In thinking about the t_stack allocator, I think I can see some cases for which you might want to use this instead of the alloca function, but there is not enough information to be sure if I am going down the correct mental path. Can you please explain when/why I should use t_stack instead of alloca?
There are two main issues with alloca: first you cannot deallocate or reallocate the memory, you just append more data to your frame. As a consequence, it is not suitable for dynamic allocations while the t_stack is.

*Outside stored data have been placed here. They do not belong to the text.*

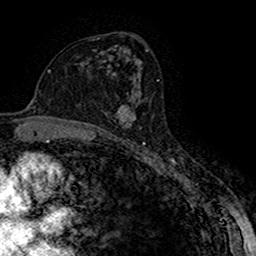
Breast MRI (dynamic contrast-enhanced), one axial slice. Slice 91 of 160 in the series (ordered by position). Cropped to one breast. Dynamic contrast-enhanced series, time point 2 of 7 at this slice position (early post-contrast). 1.5 T. TE 2.7 ms, TR 5.3 ms. 1 mm slice thickness. 256 × 256 image matrix, field of view 147 × 147 mm. Female patient.
Structures marked on this image (semi-automatic segmentation, software-assisted and operator-edited):
- enhancing-tissue mask used for the functional tumour volume (all voxels passing the contrast-enhancement thresholds inside the analysis volume; usually the tumour): bounding box (x1, y1, x2, y2) in pixels: (117, 105, 136, 127)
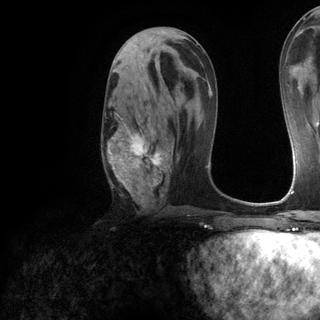
Breast MRI (dynamic contrast-enhanced), one axial slice. Position 63 of 120 along the scan axis. Cropped to one breast. Dynamic contrast-enhanced series, time point 2 of 6 at this slice position (early post-contrast). 3 T. TE 2.8 ms, TR 7.2 ms. 1.2 mm slice thickness. 320 × 320 image matrix, field of view 225 × 225 mm. Female patient.
Outlined on this slice (semi-automatically segmented with operator editing):
- enhancing-tissue mask used for the functional tumour volume (all voxels passing the contrast-enhancement thresholds inside the analysis volume; usually the tumour): bounding box (x1, y1, x2, y2) in pixels: (102, 112, 171, 205)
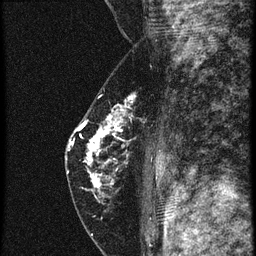
Breast MRI (dynamic contrast-enhanced), one sagittal slice. Position 36 of 60 along the scan axis. 4 images stored at this slice position (order not interpretable as contrast timing). 1.5 T. TE 4.2 ms, TR 20.4 ms. 1.5 mm slice thickness. 256 × 256 image matrix, field of view 180 × 180 mm. Female patient, age 46 years. Case-level facts recorded for this patient, not image findings: setting: breast cancer imaged before/during neoadjuvant chemotherapy; receptor status: triple-negative.
Structures marked on this image (semi-automatically segmented with operator editing):
- analysis volume of interest (the breast-tissue region the enhancement analysis was run in; not a lesion): bounding box [x1, y1, x2, y2] px = [67, 94, 153, 201]
- tumour enhancement mask (voxels above the 90 % enhancement threshold inside the analysis volume of interest): [70, 110, 126, 187]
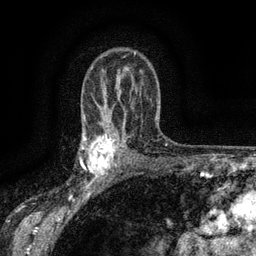
Breast MRI (dynamic contrast-enhanced), one axial slice; cropped to one breast; dynamic contrast-enhanced series, time point 2 of 6 at this slice position (early post-contrast); 3 T; TE 2.7 ms, TR 5.5 ms; 1.2 mm slice thickness; 256 × 256 image matrix, field of view 160 × 160 mm. Female patient.
Annotated regions visible in this slice (semi-automatic segmentation, software-assisted and operator-edited):
- enhancing-tissue mask used for the functional tumour volume (all voxels passing the contrast-enhancement thresholds inside the analysis volume; usually the tumour): bounding box <83,134,117,176> (left, top, right, bottom; pixels)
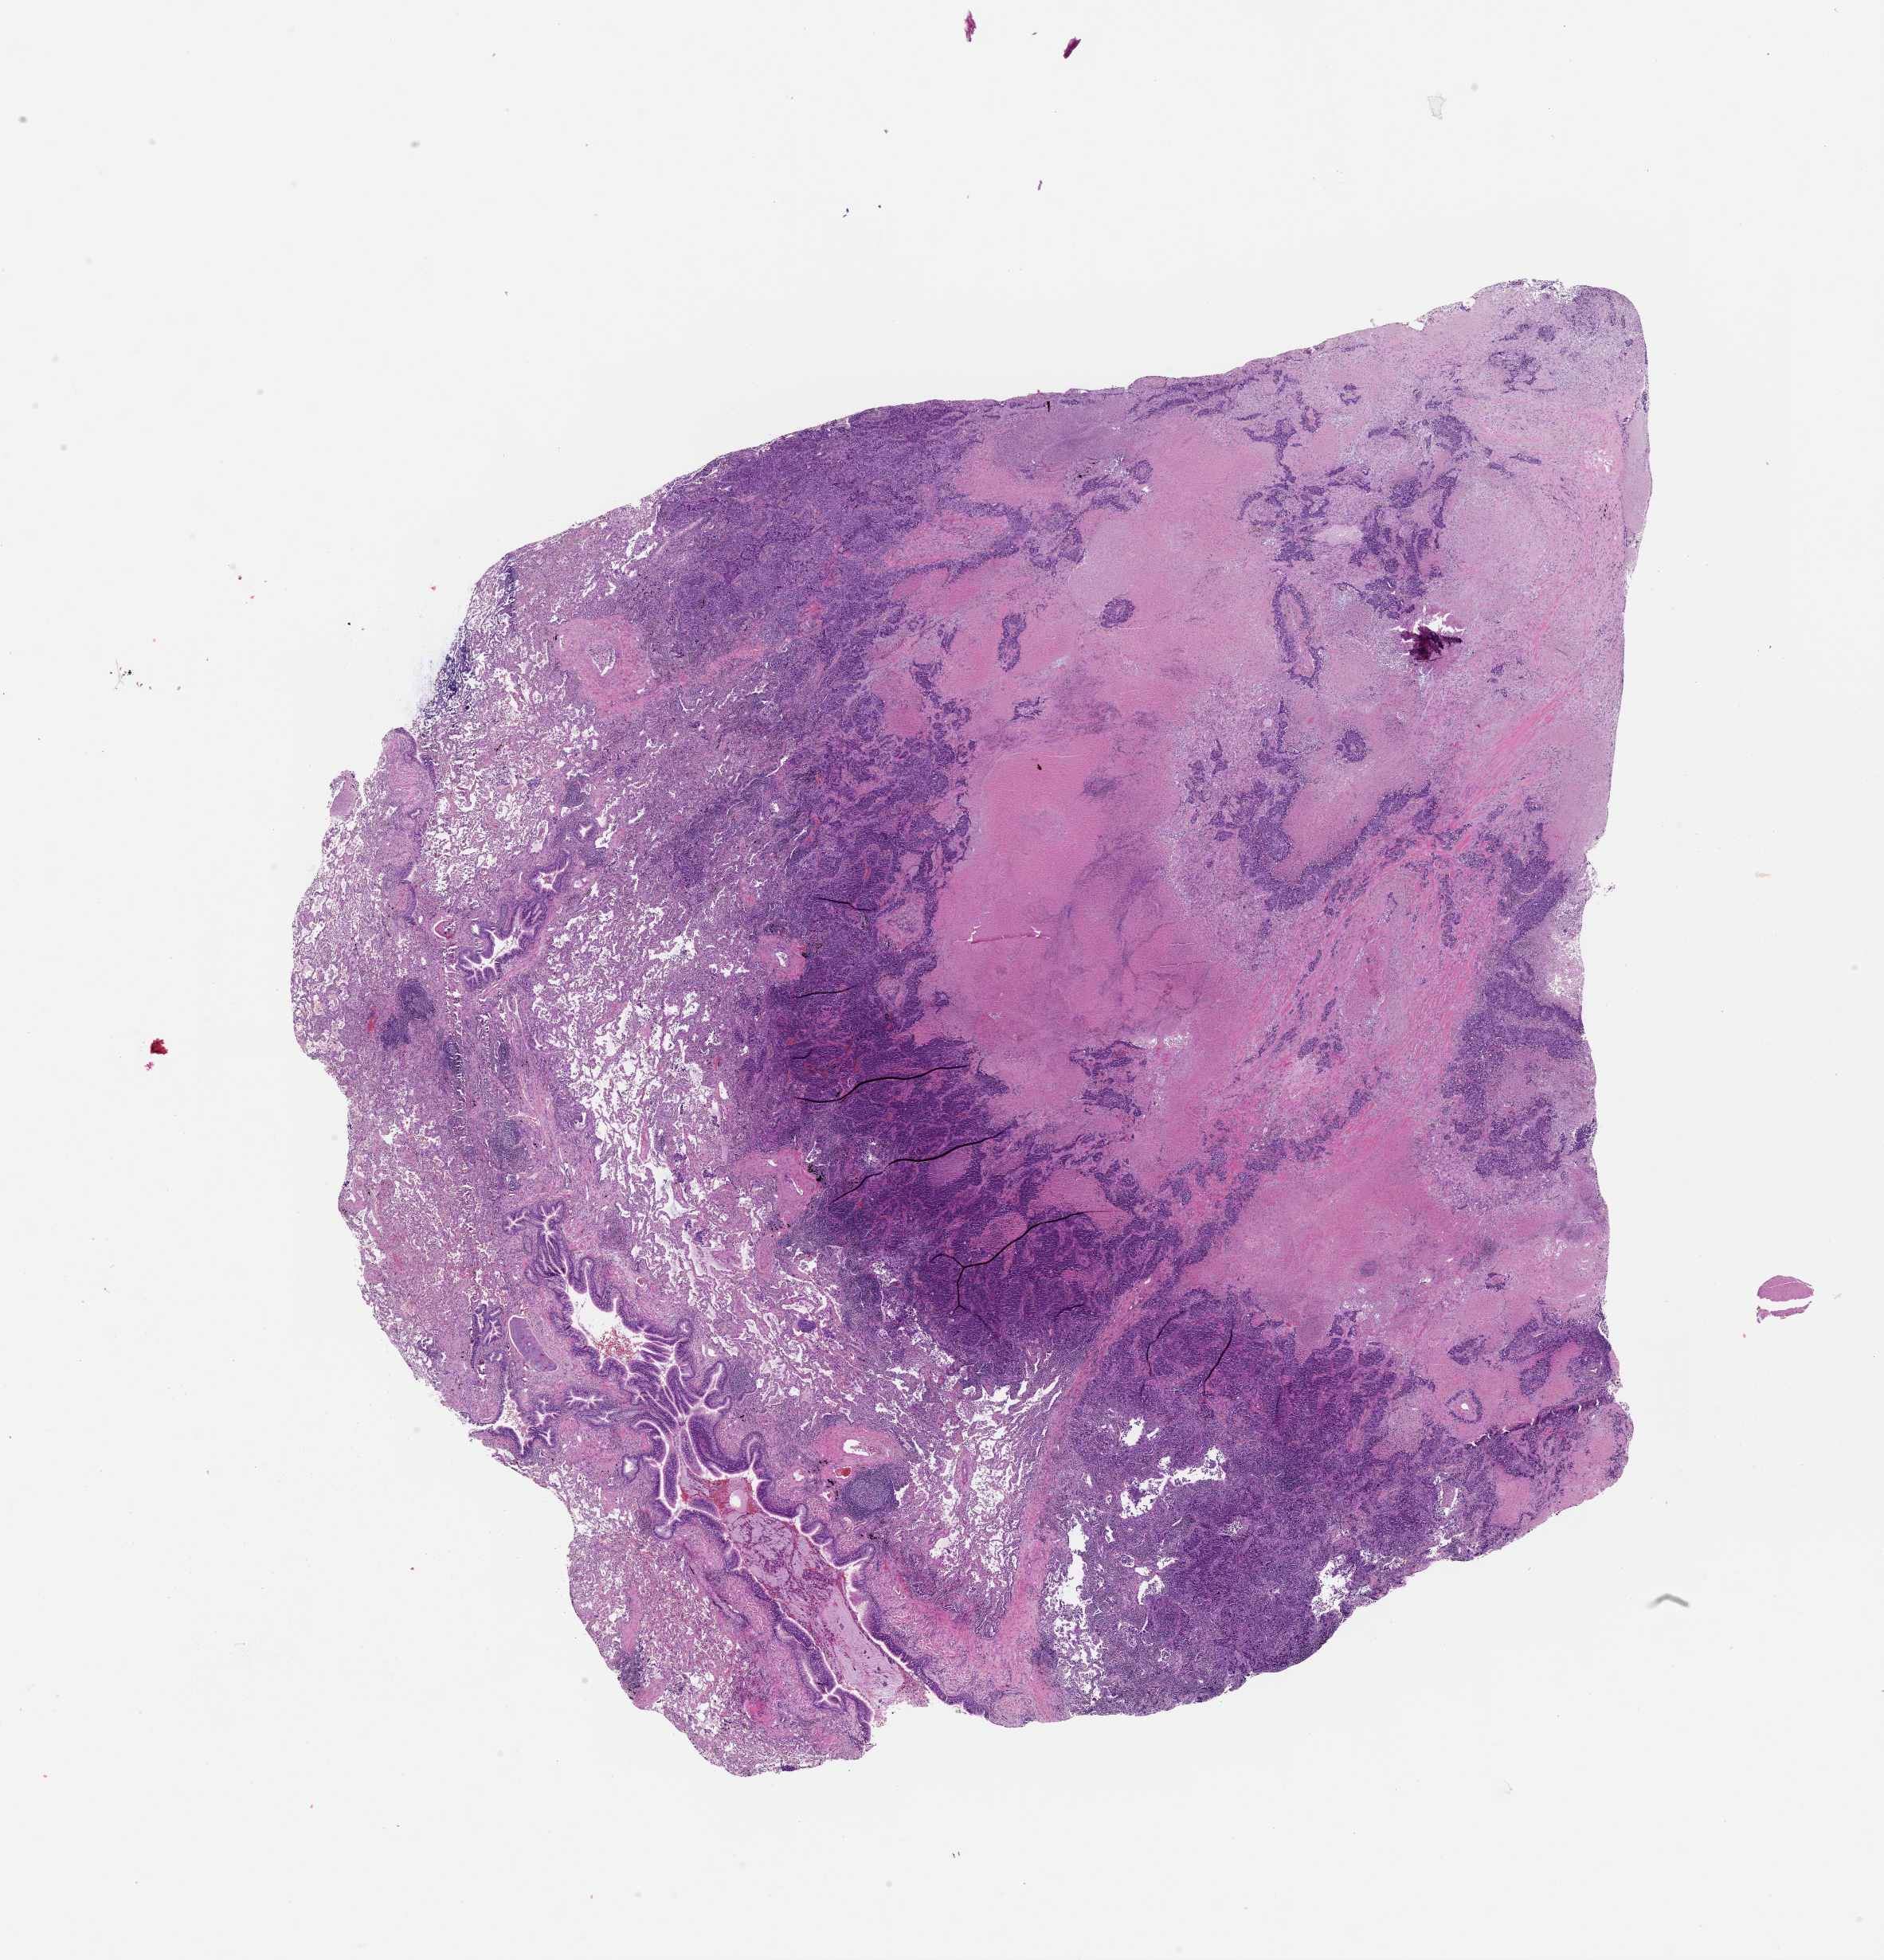
Whole-slide histology image, H&E, whole scanned area (about 19.0 x 19.8 mm, from a 20x scan) shown as a low-resolution overview; lung, tumour tissue. Patient: male, age 60 years.
Patient diagnosis (cohort enrolment): squamous cell carcinoma (lung).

The second drawback is that alloca allocates on the stack, as a consequence it is limited by the size of the stack (a few megabytes on recent linux distribution, and the actual size of remaining stack depends on the callstack, since each frame consumes some stack and may have put huge buffers/alloca on it already). The t_stack has no hard-limit.
Additionally, by being totally separated from the stack, the t_stack provides a flexible alternative to the stack: you have finer-grained control on allocation/deallocation patterns.
As said in another comment, the drawbacks of alloca are explained in the previous article of the series.
In fact, I was thinking of alloca the whole article and I really don't see the benefits of implementing a "custom solution" in detriment of a well working existing one.
It would be great to compare the results they give against alloca =)
Really interesting and well written, thanks for that. If you wrote some more about heap allocation strategies (best-fit, worst-fit, first-fit, etc.) to round out the discussion I'd love to read that as well, especially if you add varying allocation sizes to your benchmark.
Older allocators with per-thread caches used to behave very badly with cross-thread frees, accumulating tons of freed objects in threads that didn't necessarily allocate a lot of objects. Tcmalloc uses a garbage collection process to move those objects back to the central free list.
The test in the article, where one thread does all the allocations and another does all the frees, basically subverts the thread-caching in tcmalloc, and just tests how quickly the garbage collection process can move freed objects from the free()-thread's cache back to the central heap where they can be reused by the malloc()-thread.